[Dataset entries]

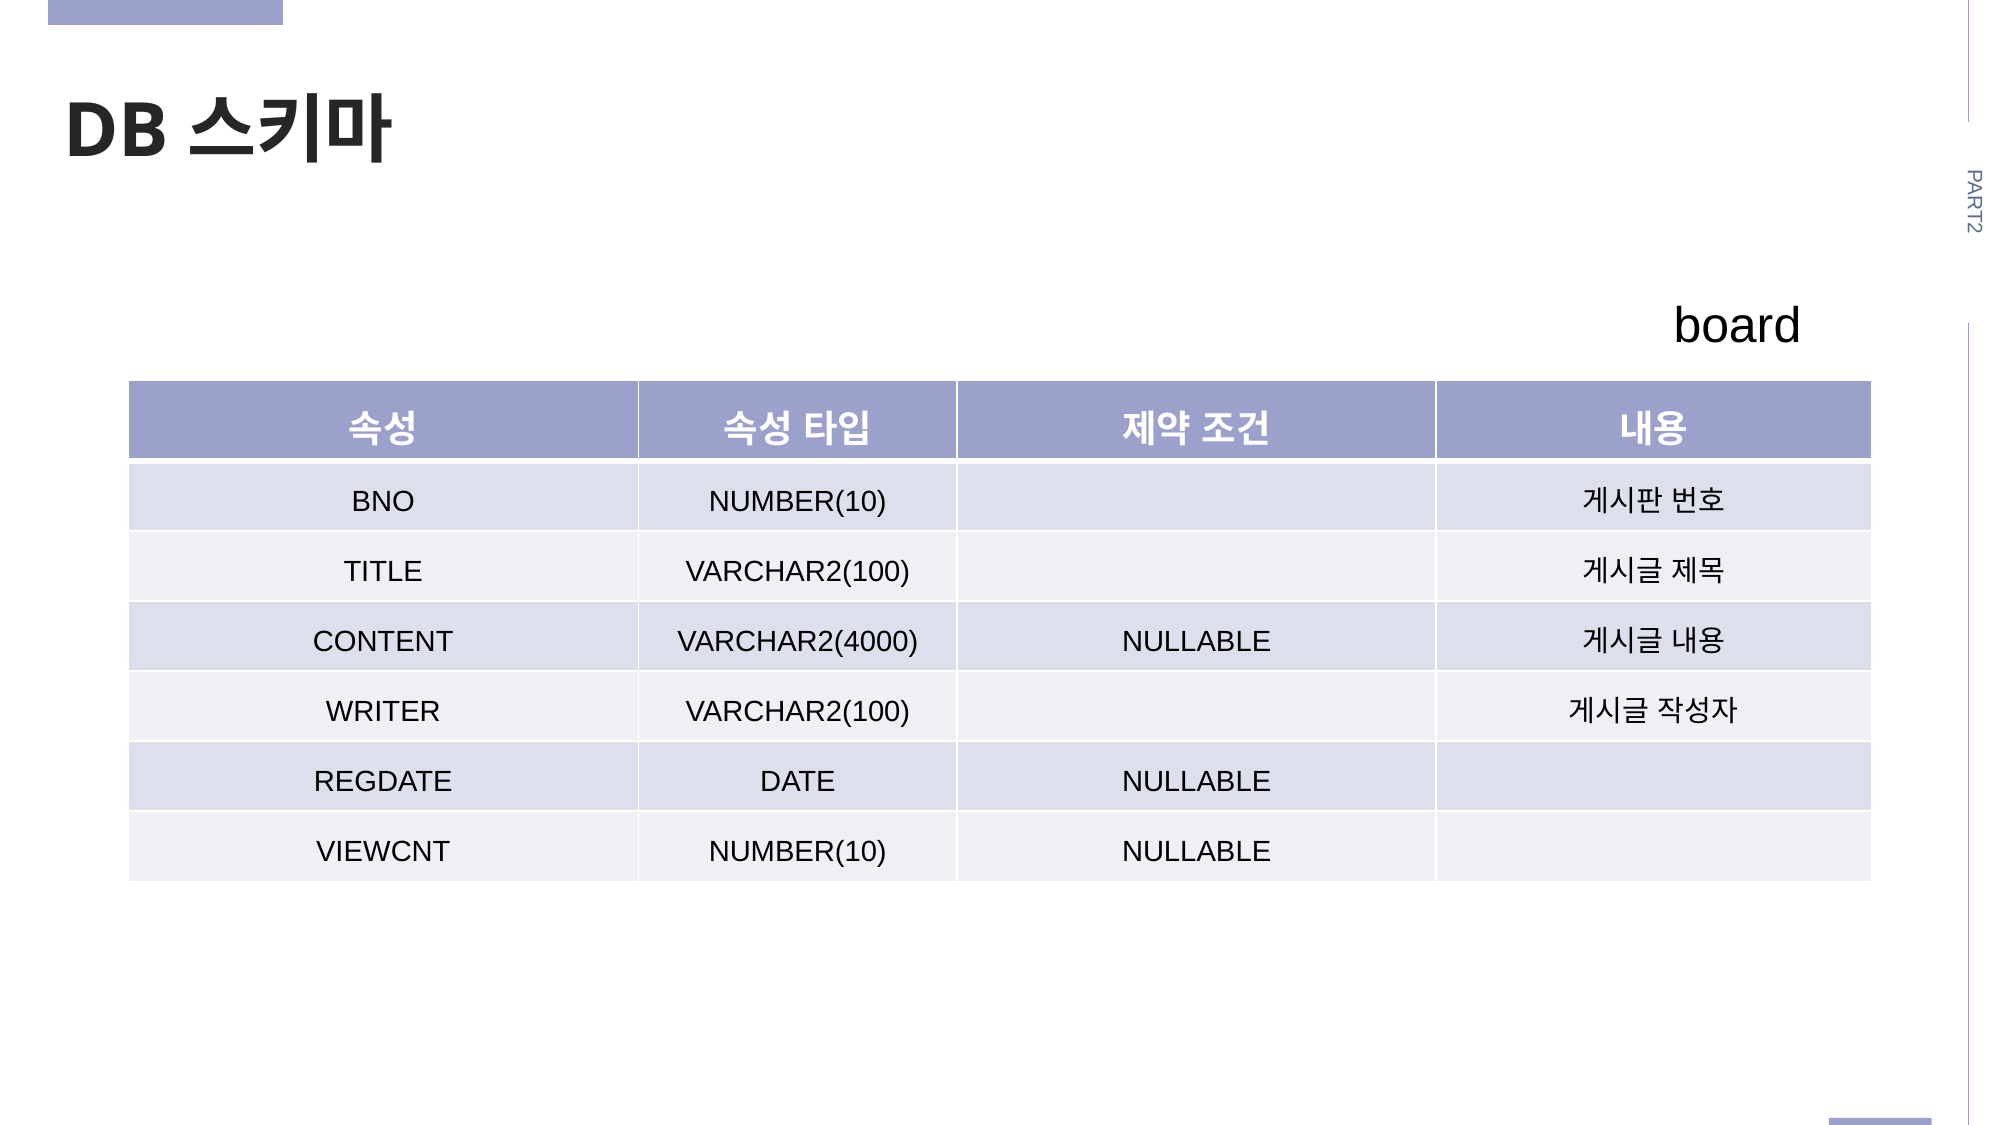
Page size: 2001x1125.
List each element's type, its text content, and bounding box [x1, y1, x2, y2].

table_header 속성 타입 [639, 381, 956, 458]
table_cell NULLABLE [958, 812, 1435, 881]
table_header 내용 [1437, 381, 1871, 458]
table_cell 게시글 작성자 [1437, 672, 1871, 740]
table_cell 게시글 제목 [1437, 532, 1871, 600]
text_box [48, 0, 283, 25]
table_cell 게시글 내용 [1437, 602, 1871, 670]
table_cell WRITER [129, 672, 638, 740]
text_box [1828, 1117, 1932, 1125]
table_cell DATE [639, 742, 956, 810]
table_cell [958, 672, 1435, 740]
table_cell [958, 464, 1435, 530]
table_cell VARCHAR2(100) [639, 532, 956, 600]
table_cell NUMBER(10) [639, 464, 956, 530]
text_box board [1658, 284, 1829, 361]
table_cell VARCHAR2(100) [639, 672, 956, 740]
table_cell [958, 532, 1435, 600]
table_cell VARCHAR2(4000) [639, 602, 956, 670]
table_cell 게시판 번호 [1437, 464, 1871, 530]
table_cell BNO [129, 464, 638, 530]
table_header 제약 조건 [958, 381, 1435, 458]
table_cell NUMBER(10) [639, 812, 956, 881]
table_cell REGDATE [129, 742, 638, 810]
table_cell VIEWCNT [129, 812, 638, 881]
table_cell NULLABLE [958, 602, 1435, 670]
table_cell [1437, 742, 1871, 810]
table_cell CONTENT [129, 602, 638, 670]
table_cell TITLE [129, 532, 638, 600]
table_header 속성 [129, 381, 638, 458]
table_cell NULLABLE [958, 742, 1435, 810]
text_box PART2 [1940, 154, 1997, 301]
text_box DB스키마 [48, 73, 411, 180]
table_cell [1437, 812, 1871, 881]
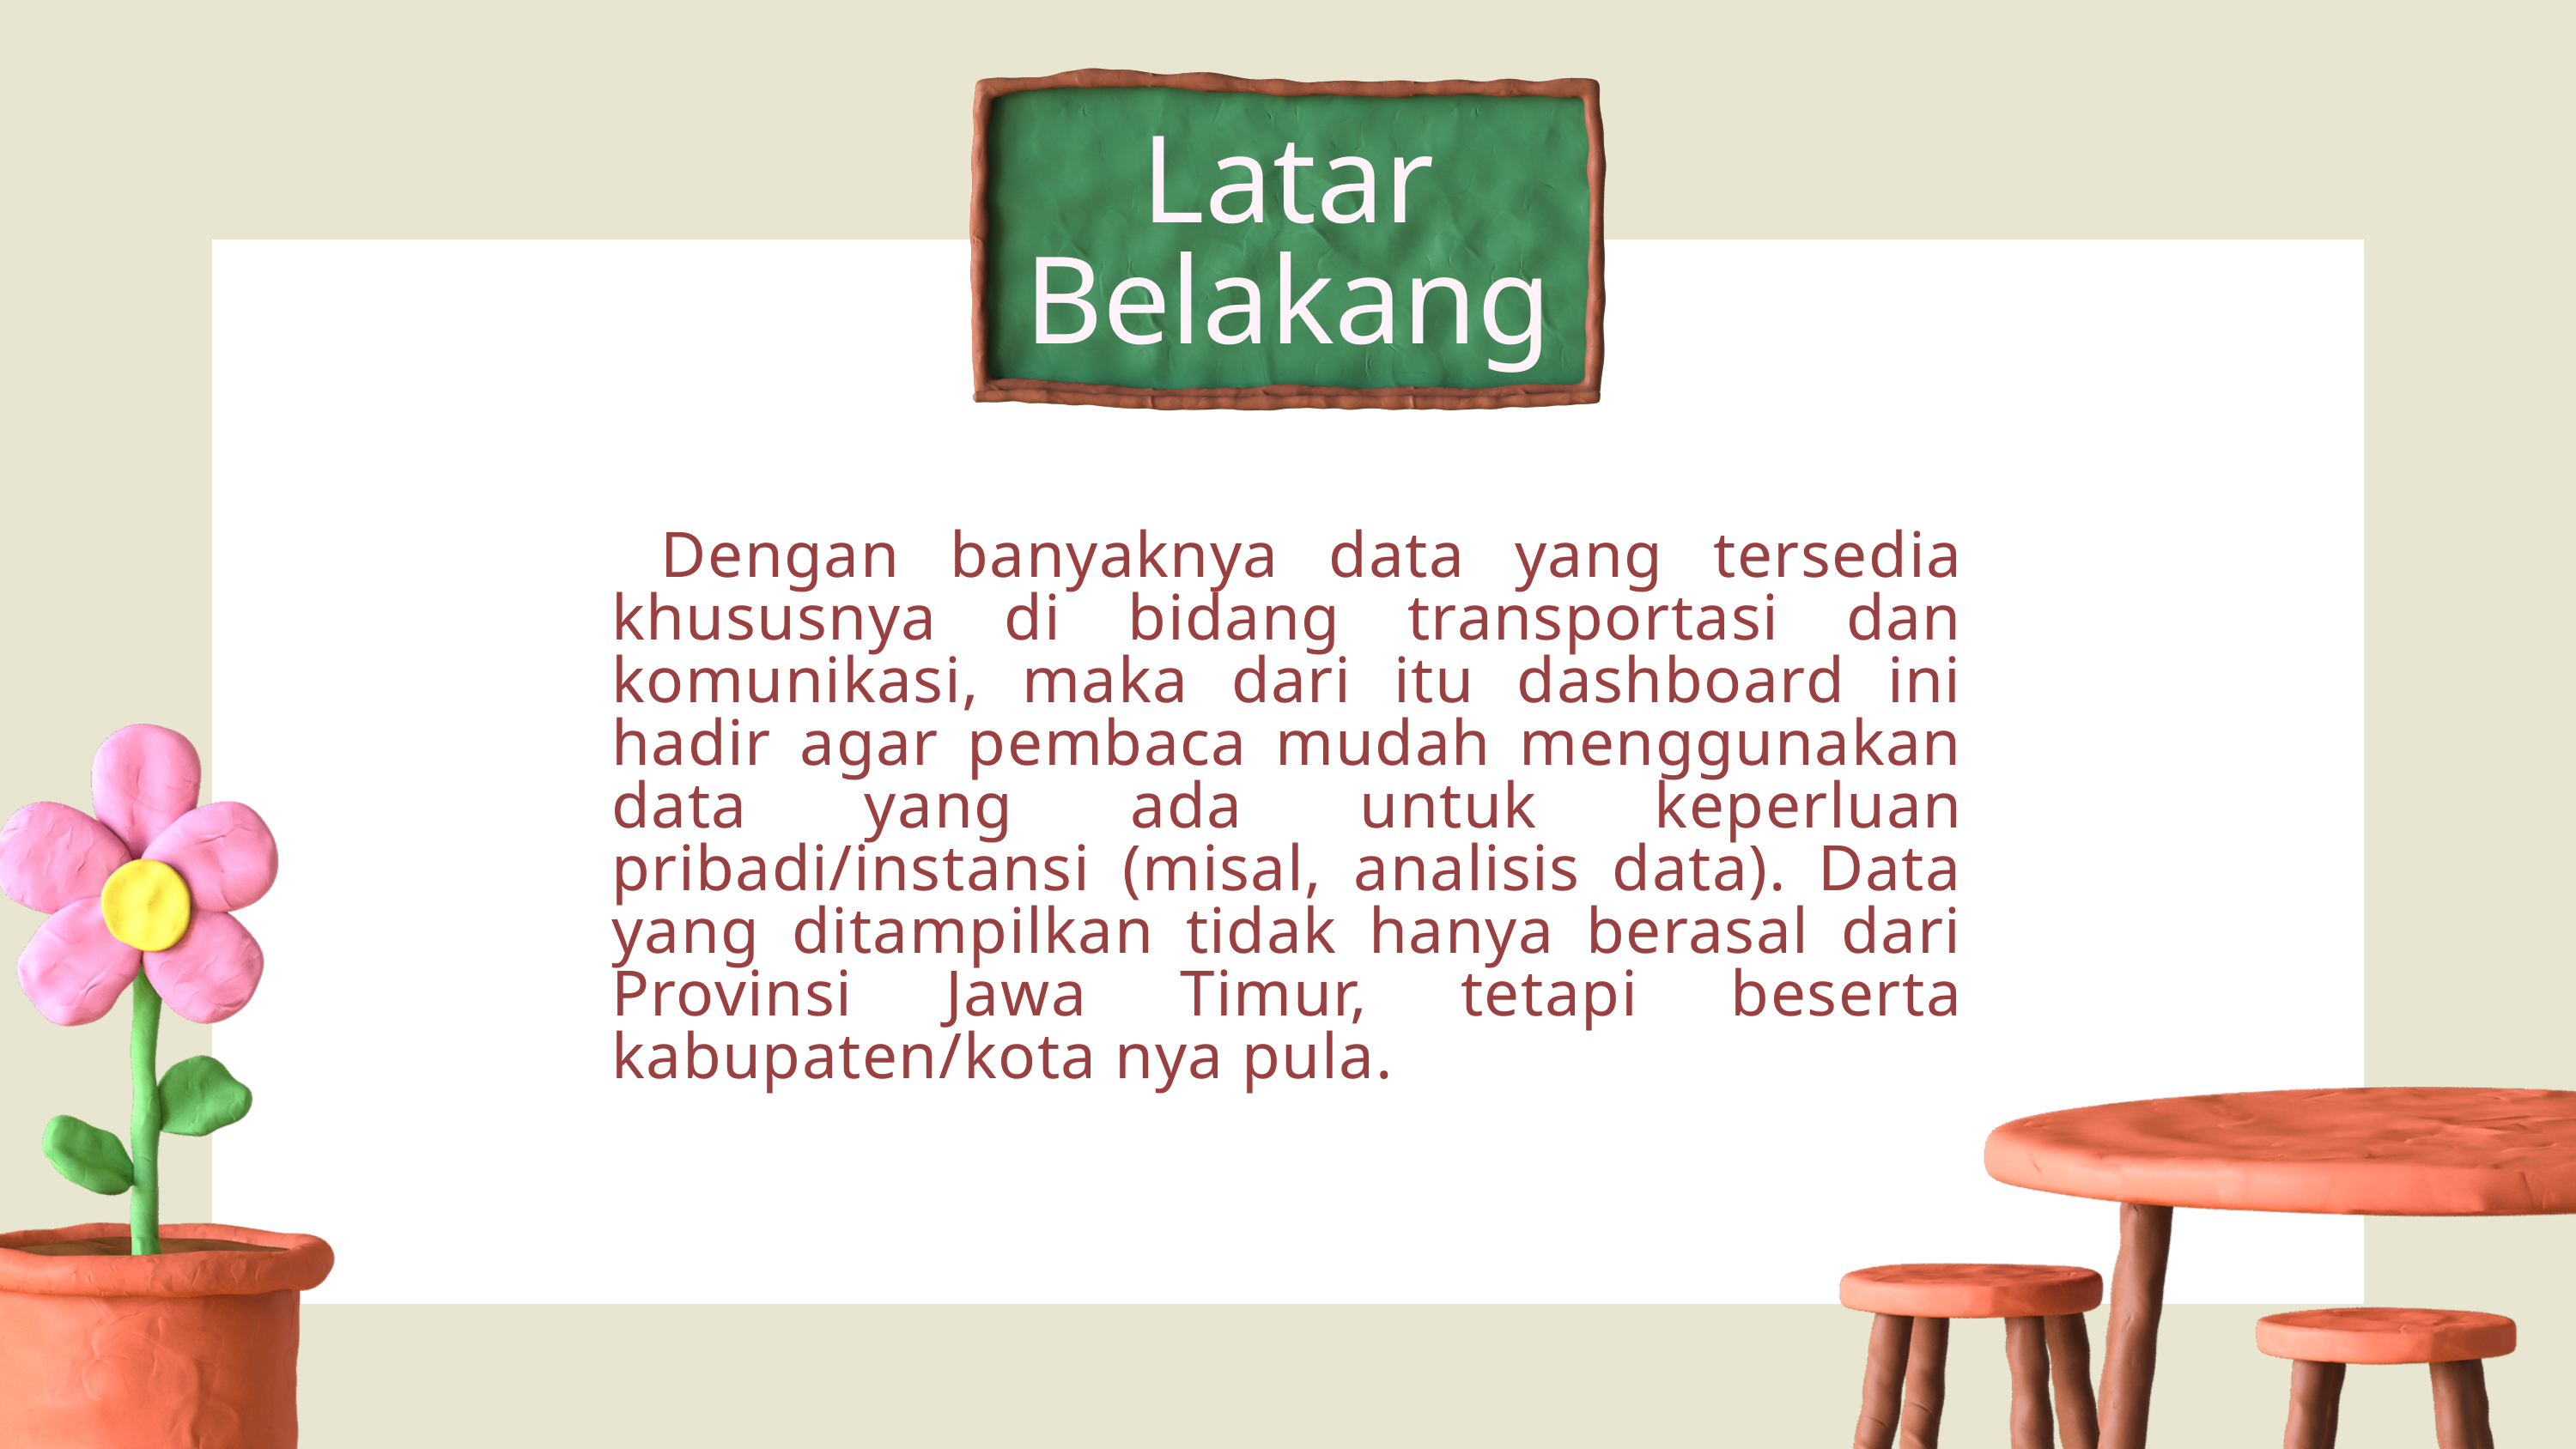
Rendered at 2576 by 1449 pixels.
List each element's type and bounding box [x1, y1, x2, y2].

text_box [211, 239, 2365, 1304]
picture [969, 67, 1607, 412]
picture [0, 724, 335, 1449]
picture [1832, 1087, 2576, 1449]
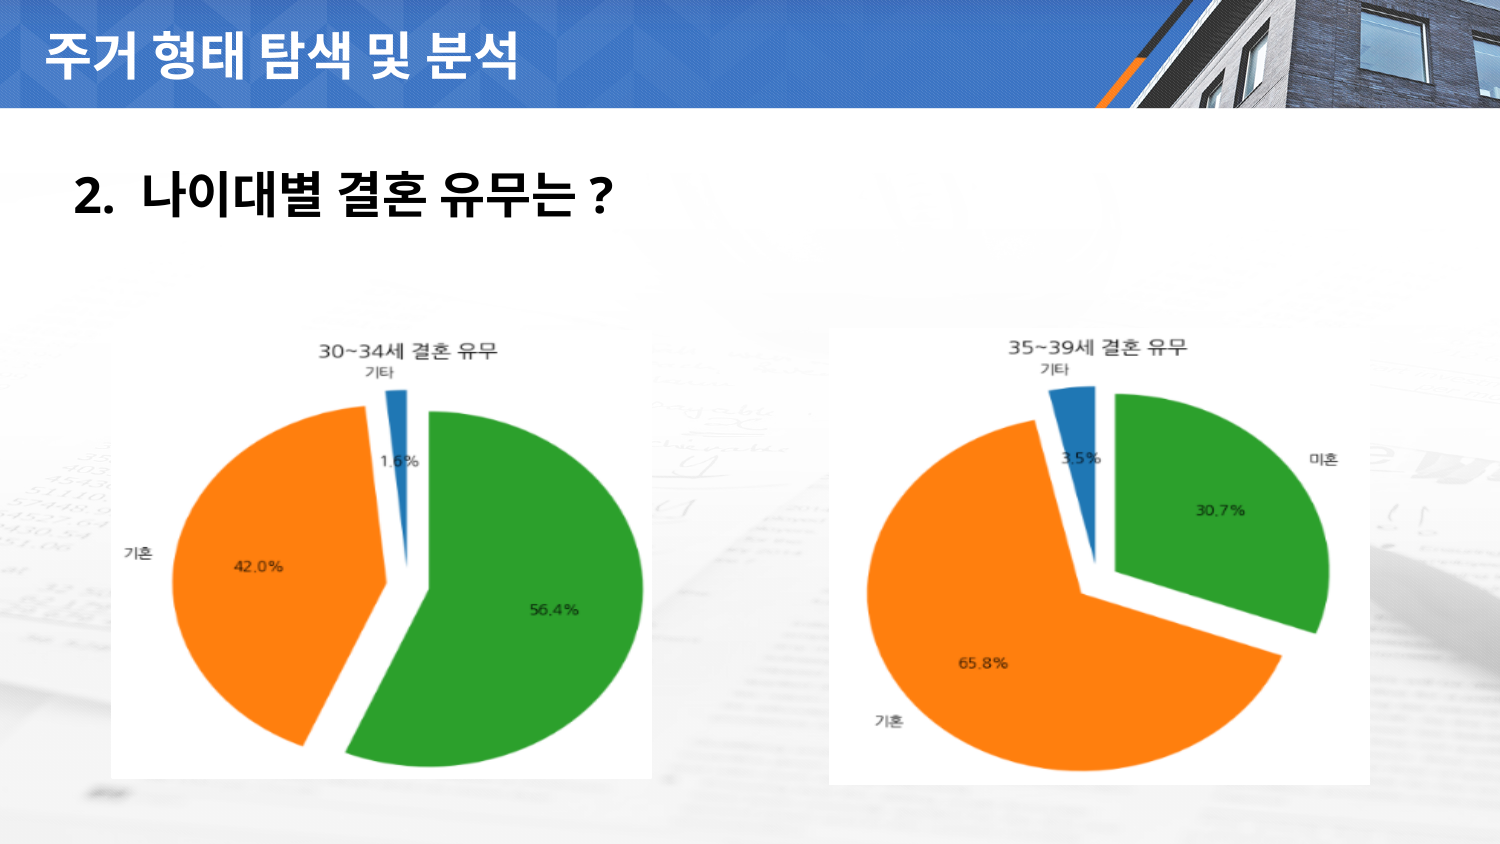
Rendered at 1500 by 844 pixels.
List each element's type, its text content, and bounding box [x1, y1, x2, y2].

▶ [TRY IT]: From the records, copy out each line that includes the string "Rendered".

▶ [WRITTEN ANSWER]:
Rendered at 2576 by 1449 pixels.
Rendered at 1500 by 844 pixels.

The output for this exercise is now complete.